27. In normal circumstances, therefore, we would have dismissed the Writ Petition filed by AK as being not maintainable, while allowing the Writ Petition filed by PD, however, for the reason that we shall hereinafter discuss, we refrain to do so.
28. As noted hereinabove, on the Writ Petition filed by AK, this Court had passed ad interim order dated 13.09.2022 staying the operation of the order dated 13.07.2022 passed by the Superior Court.
It is only on or about 13.01.2024 that PD filed the application seeking vacation of the said order by way of Crl.M.A.2007/2024. Furthermore, W.P. (Crl.) 3029/2024 praying for a writ of Habeas Corpus was filed by PD only on 26.09.2024. In the meantime, the child has remained in India, undertaking her education here. She is now about 11 years old.
29. We are also informed that both parents, that is, AK and PD are Indian Citizens and have not yet acquired American citizenship. While PD has permission to work in USA, AK does not have such permission. Therefore, directing the girl child to be taken back to USA will also mean forcing AK to travel back to USA along with the child, without having any assurance as to how long she can stay there.

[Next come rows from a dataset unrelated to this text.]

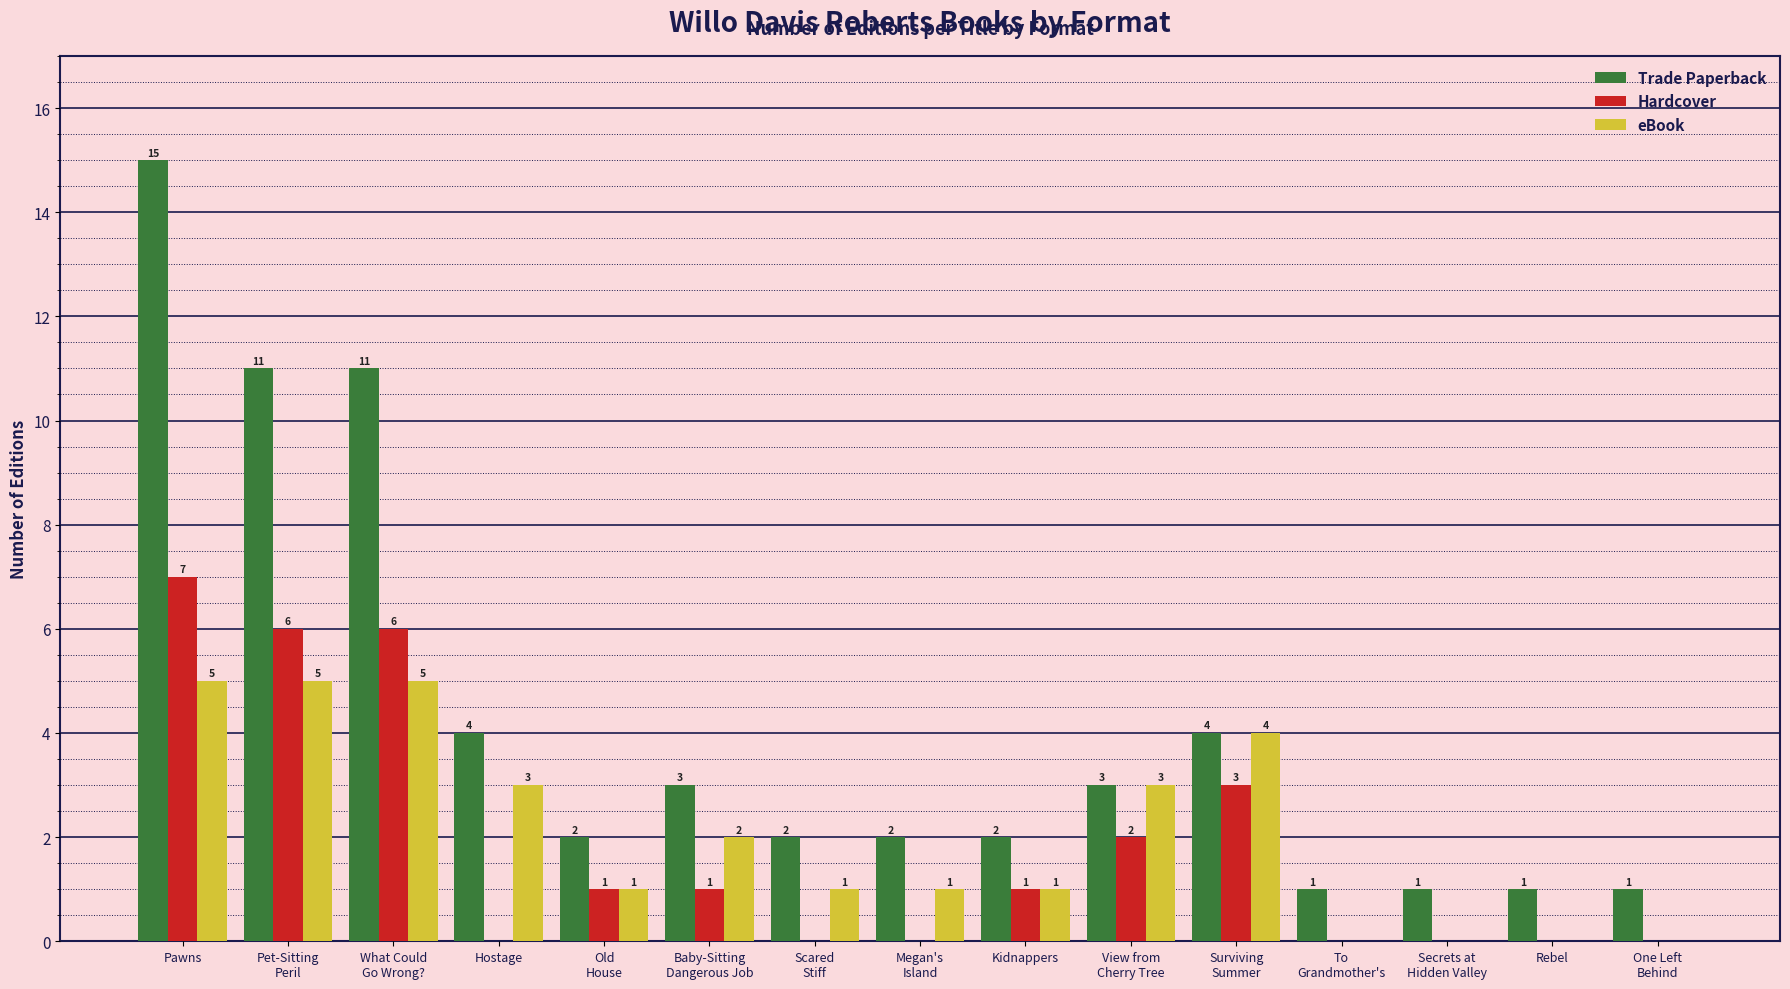

Between What Could
Go Wrong? and Megan's
Island, which series saw the biggest shift?

Trade Paperback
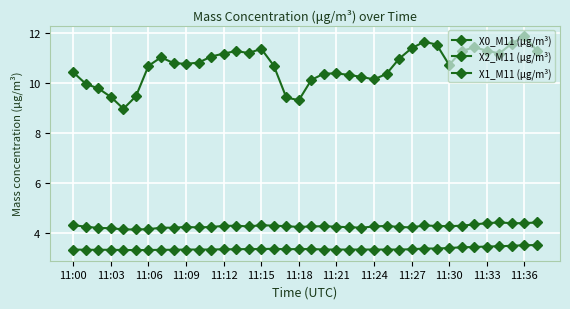

What is the difference between the second highest and minimum values in the X2_M11 (μg/m³) series?

0.3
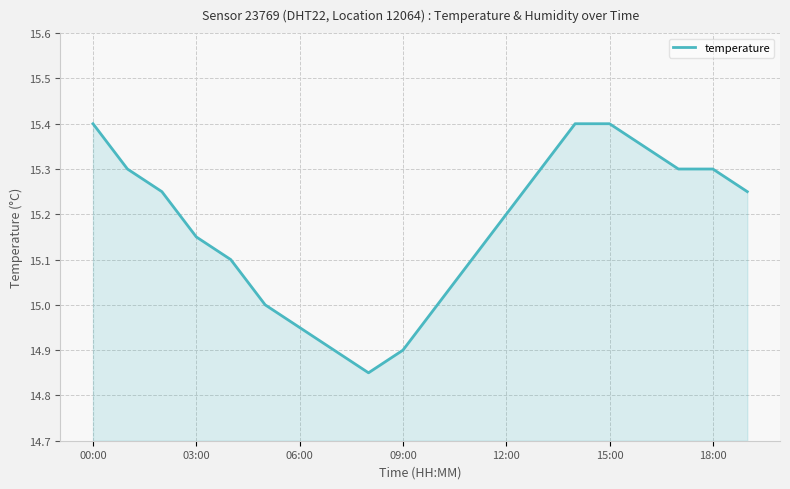

What is the difference between the maximum and minimum values?

0.6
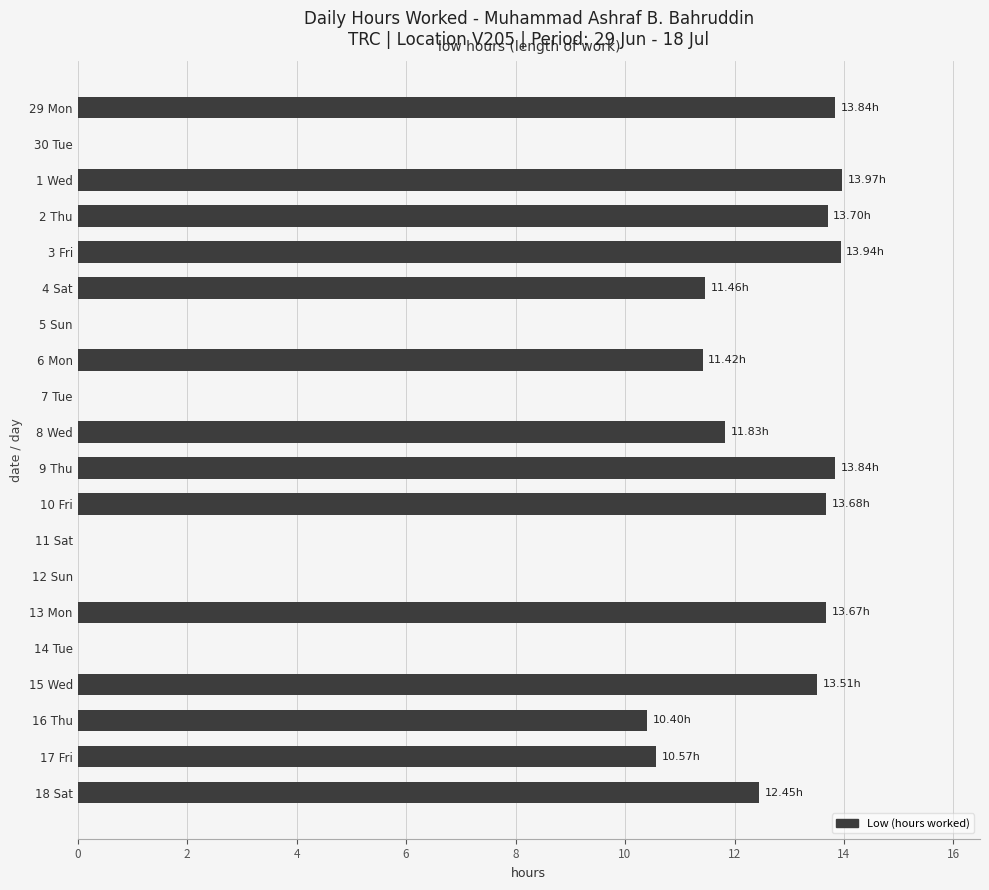

At which label is the value closest to 6?

16 Thu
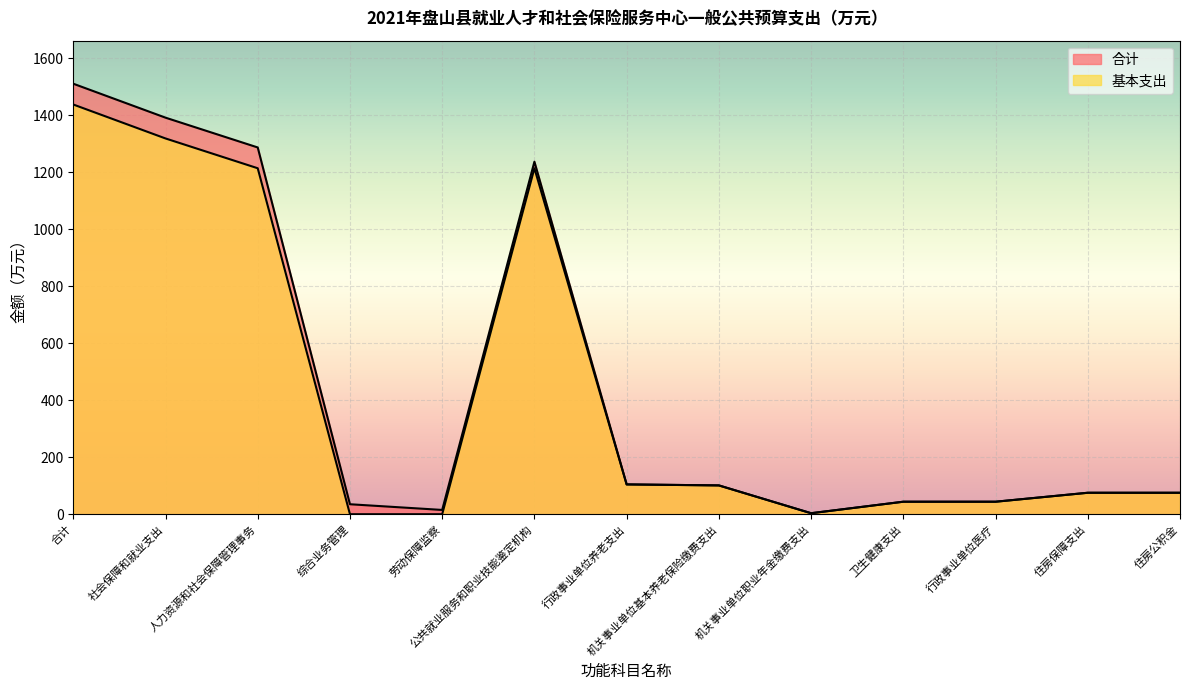

What is the value of the 合计 point at the 13th from the left?

75.3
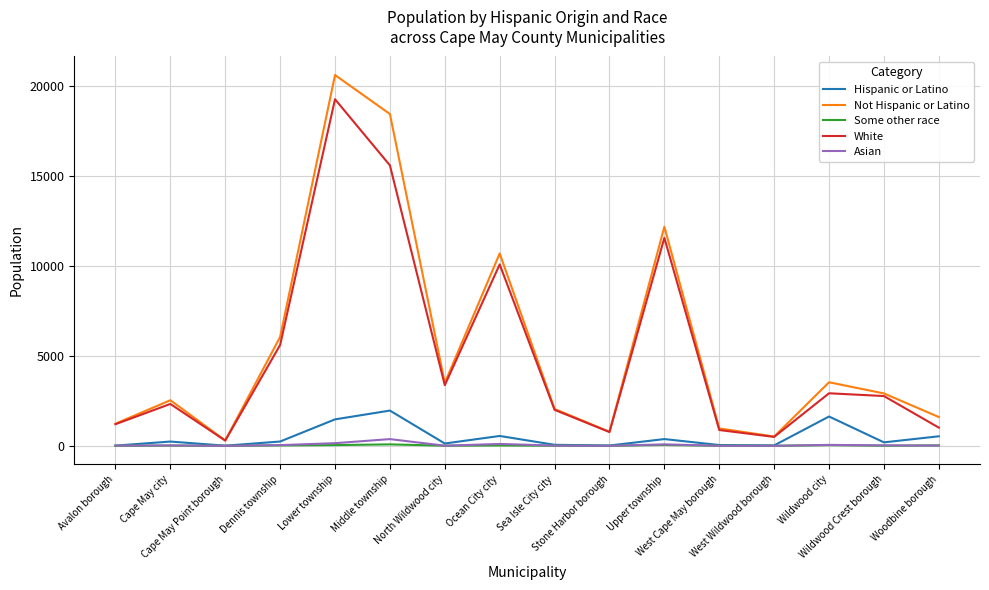

Is it true that White equals 877 at West Cape May borough?

True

30. Though the Superior Court has not found merit in the allegations of sexual assault made by AK against PD, the said order can only have a persuasive effect. As far as the allegations of domestic violence by PD against AK are concerned, even the Superior Court had found against PD on this account.
31. These are only some of the circumstances which the competent Court would have to take into consideration while determining the welfare of the child.
32. Merely because the child by birth is a citizen of USA or had stayed there for a few years as her parents were there, cannot alone be the determinative factor for determining the welfare of the child. Similarly, the order of the Superior Court, though entitled to all due respect, cannot be the sole determinative factor for determining the welfare of the child, especially when a long period has since passed and the child has gained roots in India.
33. One option open to this Court would have been to determine the welfare of the child on its own by interacting with the child or taking such other inquiry as may be warranted, however, we are of the opinion that this would require a detailed examination, may be of evidence from the parties. In exercise of our extraordinary, discretionary and summary jurisdiction, we do not deem it appropriate to undertake this exercise, and would rather leave it open to the parties, that is, AK and PD, to avail of their alternate efficacious remedies in this regard.
34. For the reasons stated hereinabove, both the petitions are dismissed, leaving it open to the parties to avail of their legal remedies for the guardianship and custody of the child-Ms.XXX in accordance with the law. The pending applications are disposed of.
35. We make it clear that observations made in the present judgment are only for the purpose of determining the maintainability of the present petitions and in no manner shall influence the competent Court, if approached by either of the parties, to determine these issues in accordance with the law.
36. The parties shall bear their own costs.